Where would I place a bet if I was developing an IoT product?  Probably with LoRa, purely because it’s an option which is here today and one where I have control over the infrastructure.  It plays to applications which are in confined geographic areas, and in time may provide more national coverage.  If national or international coverage is important, then it probably needs to be LTE-M.  The Sigfox options leaves too many aspects outside my control with no back-up plan.

If another LPWAN offering comes along, will that change my mind?  Probably not, unless it had a compelling local infrastructure, which is a powerful consideration.  There’s not much in the technology to differentiate them – it’s all down to the business models behind them.  Everything else I’ve seen adheres to one of those three basic models, so choose the one that’s right for you.  All three of Sigfox, LoRa and LTE-M are likely to be temporary solutions.  We’re only having this debate because the network operators and standards groups screwed up by forgetting M2M and data.  At some point they should correct that – it might be NB-IOT, or something even better, but that doesn’t help companies trying to make products that they can deploy today.

All I can advise is that you think about your product needs, where you will deploy it, how long you need it to work for and what your mitigation strategy is if your network coverage goes away.  Forget the tech.  Your customer will want IoT because of the value of the data and its reliability.  And that’s all down to how much you trust your network supplier.

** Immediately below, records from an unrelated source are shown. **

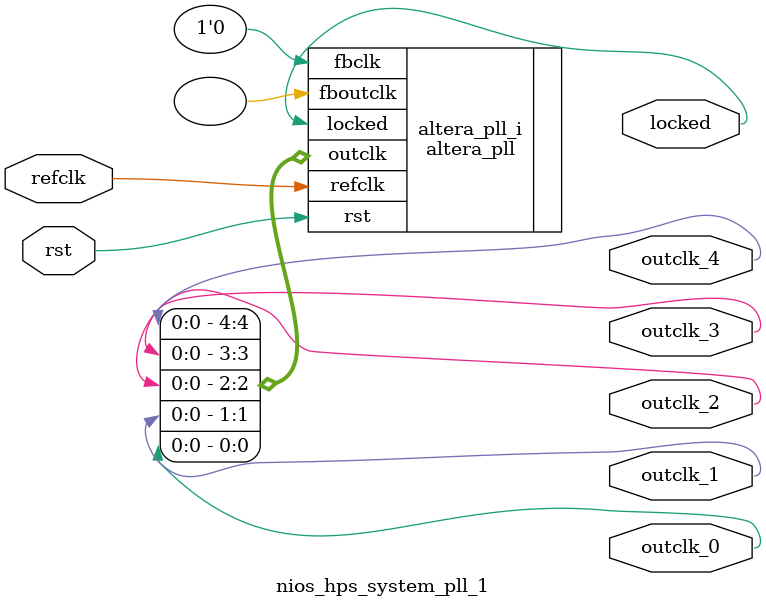
<source format=v>
`timescale 1ns/10ps
module  nios_hps_system_pll_1(

	// interface 'refclk'
	input wire refclk,

	// interface 'reset'
	input wire rst,

	// interface 'outclk0'
	output wire outclk_0,

	// interface 'outclk1'
	output wire outclk_1,

	// interface 'outclk2'
	output wire outclk_2,

	// interface 'outclk3'
	output wire outclk_3,

	// interface 'outclk4'
	output wire outclk_4,

	// interface 'locked'
	output wire locked
);

	altera_pll #(
		.fractional_vco_multiplier("false"),
		.reference_clock_frequency("50.0 MHz"),
		.operation_mode("direct"),
		.number_of_clocks(5),
		.output_clock_frequency0("65.000000 MHz"),
		.phase_shift0("0 ps"),
		.duty_cycle0(50),
		.output_clock_frequency1("108.333333 MHz"),
		.phase_shift1("0 ps"),
		.duty_cycle1(50),
		.output_clock_frequency2("86.666666 MHz"),
		.phase_shift2("0 ps"),
		.duty_cycle2(50),
		.output_clock_frequency3("162.500000 MHz"),
		.phase_shift3("0 ps"),
		.duty_cycle3(50),
		.output_clock_frequency4("144.444444 MHz"),
		.phase_shift4("0 ps"),
		.duty_cycle4(50),
		.output_clock_frequency5("0 MHz"),
		.phase_shift5("0 ps"),
		.duty_cycle5(50),
		.output_clock_frequency6("0 MHz"),
		.phase_shift6("0 ps"),
		.duty_cycle6(50),
		.output_clock_frequency7("0 MHz"),
		.phase_shift7("0 ps"),
		.duty_cycle7(50),
		.output_clock_frequency8("0 MHz"),
		.phase_shift8("0 ps"),
		.duty_cycle8(50),
		.output_clock_frequency9("0 MHz"),
		.phase_shift9("0 ps"),
		.duty_cycle9(50),
		.output_clock_frequency10("0 MHz"),
		.phase_shift10("0 ps"),
		.duty_cycle10(50),
		.output_clock_frequency11("0 MHz"),
		.phase_shift11("0 ps"),
		.duty_cycle11(50),
		.output_clock_frequency12("0 MHz"),
		.phase_shift12("0 ps"),
		.duty_cycle12(50),
		.output_clock_frequency13("0 MHz"),
		.phase_shift13("0 ps"),
		.duty_cycle13(50),
		.output_clock_frequency14("0 MHz"),
		.phase_shift14("0 ps"),
		.duty_cycle14(50),
		.output_clock_frequency15("0 MHz"),
		.phase_shift15("0 ps"),
		.duty_cycle15(50),
		.output_clock_frequency16("0 MHz"),
		.phase_shift16("0 ps"),
		.duty_cycle16(50),
		.output_clock_frequency17("0 MHz"),
		.phase_shift17("0 ps"),
		.duty_cycle17(50),
		.pll_type("General"),
		.pll_subtype("General")
	) altera_pll_i (
		.rst	(rst),
		.outclk	({outclk_4, outclk_3, outclk_2, outclk_1, outclk_0}),
		.locked	(locked),
		.fboutclk	( ),
		.fbclk	(1'b0),
		.refclk	(refclk)
	);
endmodule


</source>
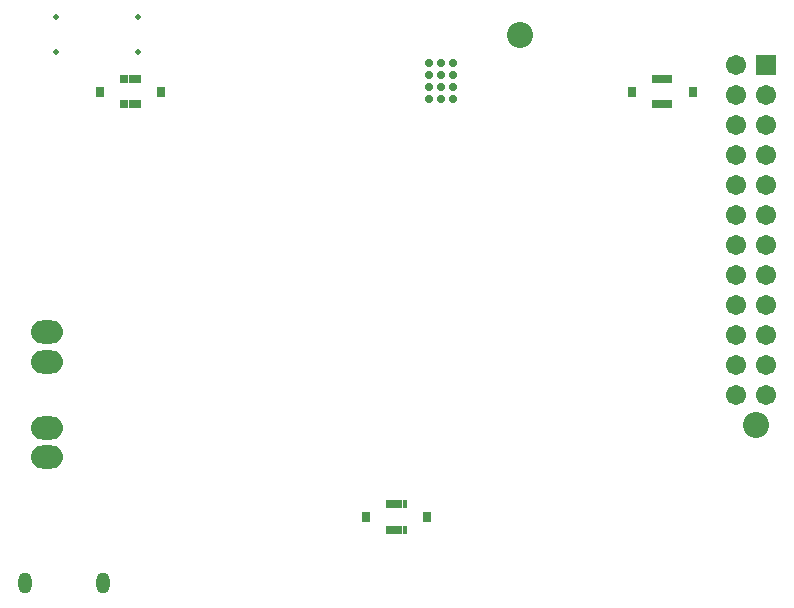
<source format=gbs>
G04*
G04 #@! TF.GenerationSoftware,Altium Limited,Altium Designer,19.0.11 (319)*
G04*
G04 Layer_Color=16711935*
%FSLAX44Y44*%
%MOMM*%
G71*
G01*
G75*
%ADD32C,0.5000*%
%ADD61R,0.6932X0.9632*%
%ADD62R,0.3832X0.6832*%
%ADD64C,0.7032*%
%ADD85O,2.7032X1.9532*%
%ADD86C,1.7032*%
%ADD87R,1.7032X1.7032*%
%ADD88C,2.2032*%
%ADD89O,1.1032X1.8032*%
D32*
X106250Y495500D02*
D03*
Y465900D02*
D03*
X36500Y495500D02*
D03*
Y465900D02*
D03*
D61*
X125800Y432000D02*
D03*
X74200D02*
D03*
X350800Y72000D02*
D03*
X299200D02*
D03*
X524200Y432000D02*
D03*
X575800D02*
D03*
D62*
X107000Y421400D02*
D03*
Y442600D02*
D03*
X103500Y421400D02*
D03*
Y442600D02*
D03*
X100000Y421400D02*
D03*
Y442600D02*
D03*
X96500Y421400D02*
D03*
Y442600D02*
D03*
X93000Y421400D02*
D03*
Y442600D02*
D03*
X332000Y61400D02*
D03*
Y82600D02*
D03*
X328500Y61400D02*
D03*
Y82600D02*
D03*
X325000Y61400D02*
D03*
Y82600D02*
D03*
X321500Y61400D02*
D03*
Y82600D02*
D03*
X318000Y61400D02*
D03*
Y82600D02*
D03*
X543000Y442600D02*
D03*
Y421400D02*
D03*
X546500Y442600D02*
D03*
Y421400D02*
D03*
X550000Y442600D02*
D03*
Y421400D02*
D03*
X553500Y442600D02*
D03*
Y421400D02*
D03*
X557000Y442600D02*
D03*
Y421400D02*
D03*
D64*
X352750Y456250D02*
D03*
X362750D02*
D03*
X372750D02*
D03*
X352750Y446250D02*
D03*
X362750D02*
D03*
X372750D02*
D03*
X352750Y436250D02*
D03*
X362750D02*
D03*
X372750D02*
D03*
X352750Y426250D02*
D03*
X362750D02*
D03*
X372750D02*
D03*
D85*
X29250Y203500D02*
D03*
Y228500D02*
D03*
Y122750D02*
D03*
Y147750D02*
D03*
D86*
X612300Y175300D02*
D03*
Y200700D02*
D03*
Y226100D02*
D03*
Y251500D02*
D03*
Y276900D02*
D03*
Y302300D02*
D03*
Y327700D02*
D03*
Y353100D02*
D03*
Y378500D02*
D03*
Y403900D02*
D03*
Y429050D02*
D03*
Y454700D02*
D03*
X637700Y302300D02*
D03*
Y276900D02*
D03*
Y251500D02*
D03*
Y226100D02*
D03*
Y175300D02*
D03*
Y200700D02*
D03*
Y429300D02*
D03*
Y403900D02*
D03*
Y378500D02*
D03*
Y353100D02*
D03*
Y327700D02*
D03*
D87*
Y454700D02*
D03*
D88*
X629750Y150000D02*
D03*
X429750Y480000D02*
D03*
D89*
X77000Y16250D02*
D03*
X11000D02*
D03*
M02*

</source>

Finally, I cannot overemphasise the importance of bundling data for life into the initial product price – it’s the only way that we will get to volume.  It’s just too expensive to manually provision devices at this scale and then bill them for low value data.  If you can’t do that at a sensible cost then you’ve probably either designed the wrong product or are working in a traditional M2M vertical sector, where LPWAN and LTE-M are unnecessary distractions.  But once again, it’s not about the technology.  LPWANs and LTE-M will live or die by their business models.